Big performance differences between x86-64 and ARM?

dh.murakami · October 4, 2024, 9:54am

Just a quick question to the Dynare team: could you double check if there are any large performance differences during the mode finding stage of estimation (with OccBin) between x86-64 and ARM versions of macOS+MATLAB for mode_compute=5?

I am well aware of the raw instruction-per-clock performance differences between Intel’s CPUs (especially pre Alder Lake-based CPU architectures) and Apple’s M-series CPUs. However, mode finding that takes 3-6 hours on my M1-based machine takes literal days on my Intel machine. They both have a similar number of CPU cores (4E+4P Apple M1 vs 10C,20T Intel Core i9-10910). Each core on the Intel CPU is slower than the M1, but still the performance gap just in terms of hardware isn’t this big.

I’m wondering if the x86-64 version of Dynare is having some kind of suboptimal compilation issue? Has anyone else noticed this on their own computers?

jpfeifer · October 4, 2024, 10:57am

That seems like a question for @wmutschl and @sebastien

wmutschl · October 15, 2024, 7:43pm

I think the short answer: the M chips are really good and much better and have full priority from Apple.

There could indeed be several factors at play here:

Compilation Optimization: Some of Dynare‘s dependencies might not be optimized as well for x86-64 architecture (Intel), especially on macOS. Since Apple has prioritized ARM (M1/M2/M3/M4) chips with their latest OS updates and compilers, it’s possible that the Intel version is not as optimized, particularly for mode-finding algorithms which might be sensitive to compiler-level optimizations.
MATLAB and BLAS Libraries: MATLAB’s performance can vary between different architectures, particularly due to the underlying math libraries it uses (e.g., Intel MKL vs Apple’s Accelerate framework), which can slow down large matrix operations that are common in mode-finding routines.
Parallelism Issues: Although your Intel Core i9-10910 has more threads overall, it’s possible that the mode-finding process doesn’t utilize them efficiently. The M1’s architecture, with its unified memory and highly efficient cores, might allow MATLAB and Dynare to make better use of available hardware resources. On the other hand, threading and parallelism performance on older Intel architectures might not be as well-optimized, leading to higher latency.
Thermal Throttling: Intel chips, particularly older generations, are prone to thermal throttling under heavy loads. If your Intel machine is hitting thermal limits, it could significantly reduce its performance during sustained workloads like mode finding. The M chips, due to their efficiency, may avoid this issue and maintain consistent performance over long periods.
macOS vs Intel on Linux or Windows: If you are using macOS on both machines, it might be worth comparing the performance on an Intel machine running Linux, where optimizations for Intel’s architecture could be more robust.

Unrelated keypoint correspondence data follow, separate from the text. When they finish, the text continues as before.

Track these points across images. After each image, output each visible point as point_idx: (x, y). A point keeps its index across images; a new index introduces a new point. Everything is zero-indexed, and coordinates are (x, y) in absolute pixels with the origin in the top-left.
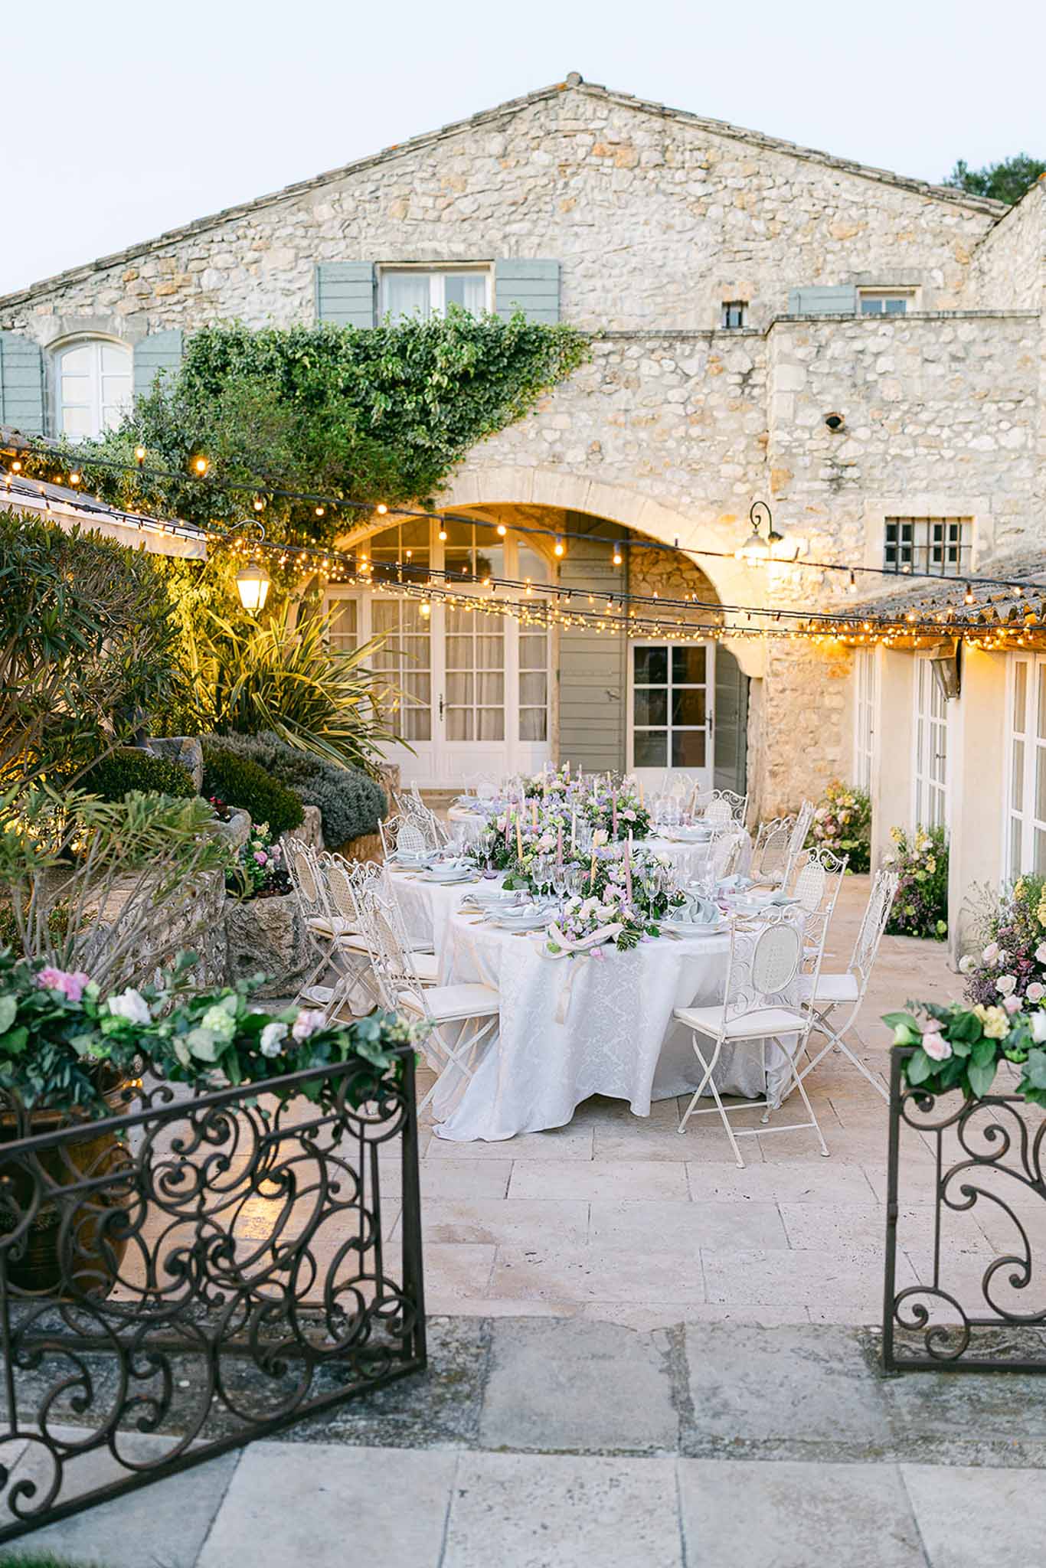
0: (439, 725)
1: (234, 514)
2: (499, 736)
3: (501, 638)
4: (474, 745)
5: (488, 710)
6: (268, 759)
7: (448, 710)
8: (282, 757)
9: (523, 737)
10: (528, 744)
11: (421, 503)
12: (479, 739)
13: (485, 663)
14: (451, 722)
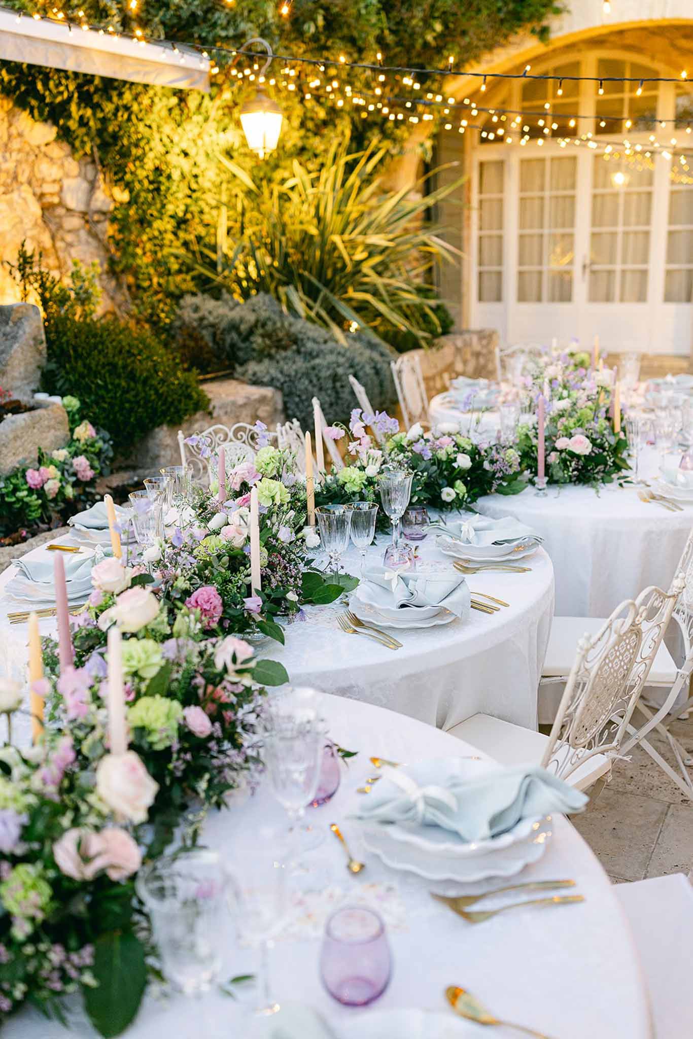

In short: the M chips are just great

dh.murakami · November 15, 2024, 10:13am

I think I will pull the trigger on one of the M4-based Macs!

One more thing @wmutschl: Do you have any general advice for parallel options when doing Bayesian estimation in Dynare? How do you personally like to setup the number of, say, RWMH chains relative to the number of CPU cores you have and the NumberOfThreadsPerJob in the parallel config file?